April 25, 2024: In their corporate update and report on first quarter 2024 financial results, PTC announced plans to submit an NDA for vatiquinone for the treatment of FA in late 2024 based on FDA feedback.

October 8, 2024: PTC provided updates on the vatiquinone Friedreich ataxia (FA) program. The pre-specified endpoint for two different FA long-term extension studies was met, with highly statistically significant evidence of durable treatment benefit on disease progression. In addition, PTC recently aligned with FDA on key aspects of the planned NDA submission for vatiquinone in December, 2024. 

December 19, 2024: 

PTC announced the filing of a New Drug Application (NDA) submission for vatiquinone for the treatment of children and adults living with Friedreich Ataxia. The vatiquinone NDA filed with the FDA is based on data from the placebo-controlled MOVE-FA study as well as results from two long-term studies including pediatric and adult FA patients. MOVE-FA was a global registration-directed trial of vatiquinone that enrolled 146 pediatric, adolescent and adult FA patients, the majority of whom were under 18 years of age.

While the primary endpoint of change from baseline in the overall mFARS score did not reach statistical significance (p=0.14), a statistically significant effect (p=0.021) was recorded on the mFARS upright stability subscale, which was a pre-specified endpoint, and the portion of the mFARS now understood to be the most sensitive and relevant for the enrolled primary analysis population. In addition, the effect on upright stability was concordant with favorable treatment effect on the 1-minute walk distance test and the functional component of the Modified Fatigue Rating Scale. The study included a 72-week placebo-controlled phase and a long-term open-label extension. Following completion of MOVE-FA, subjects were eligible to enroll in a long-term, open-label extension study which is ongoing.
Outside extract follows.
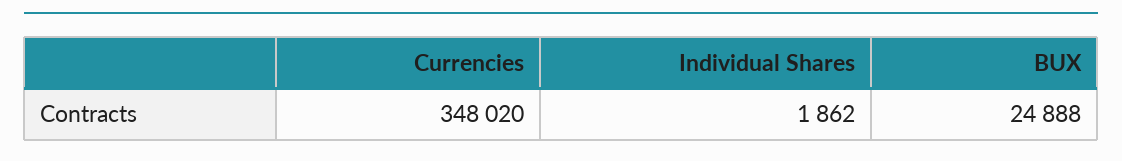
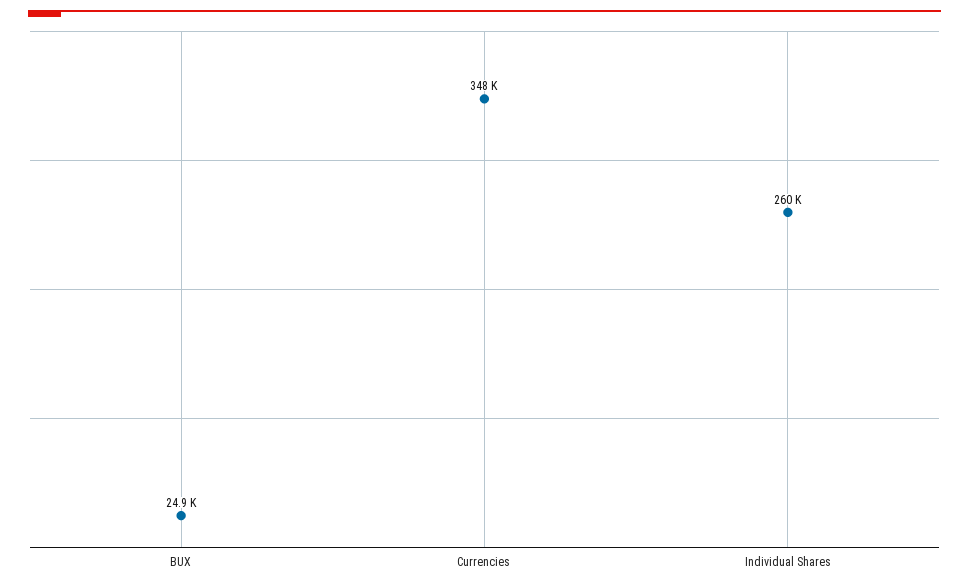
Individual Shares: 1862 -> 260000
The FDA has 60 days to accept or reject the NDA submission. If the submission for vatiquinone is accepted, the FDA then has six months to review the full data package based on the MOVE-FA study before the drug can be approved for treatment of people with FA.

February 19, 2025: 

PTC announced that the U.S. Food and Drug Administration (FDA) has accepted for filing the New Drug Application (NDA) for vatiquinone for the treatment of children and adults living with Friedreich’s ataxia (FA). The application has been granted Priority Review and assigned a Prescription Drug User Fee Act (PDUFA) target action date of Aug. 19, 2025.
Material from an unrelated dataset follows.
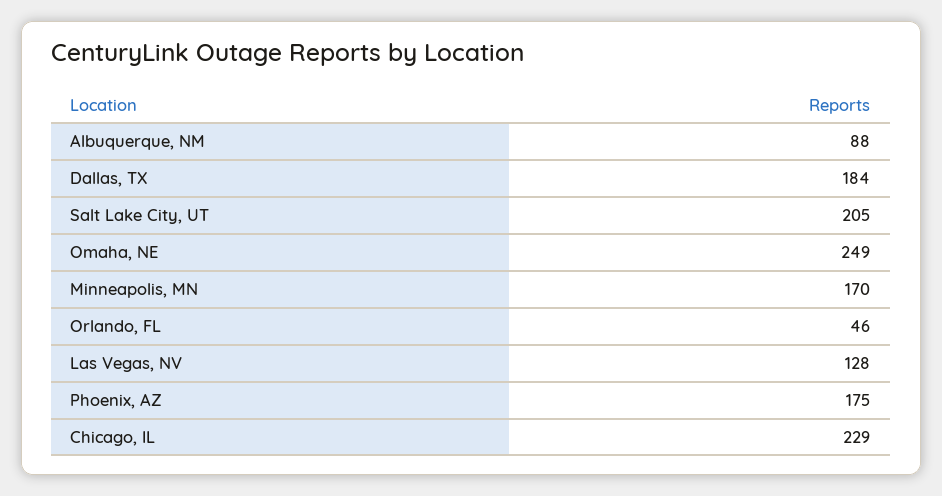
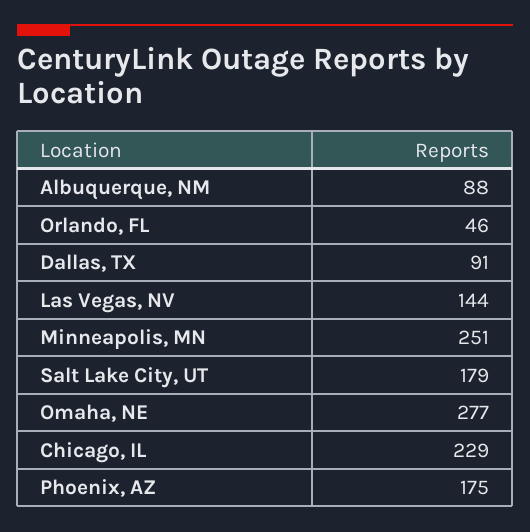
Dallas, TX: 184 -> 91
Salt Lake City, UT: 205 -> 179
Omaha, NE: 249 -> 277
Minneapolis, MN: 170 -> 251
Las Vegas, NV: 128 -> 144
The vatiquinone NDA is based on data from the placebo-controlled MOVE-FA study as well as results from two long-term studies including pediatric and adult FA patients. The company stated that data from these three studies demonstrate significant, durable and clinically meaningful evidence of slowing disease progression on key aspects of disease. In addition, these studies demonstrate that vatiquinone is safe and well tolerated in all age groups studied.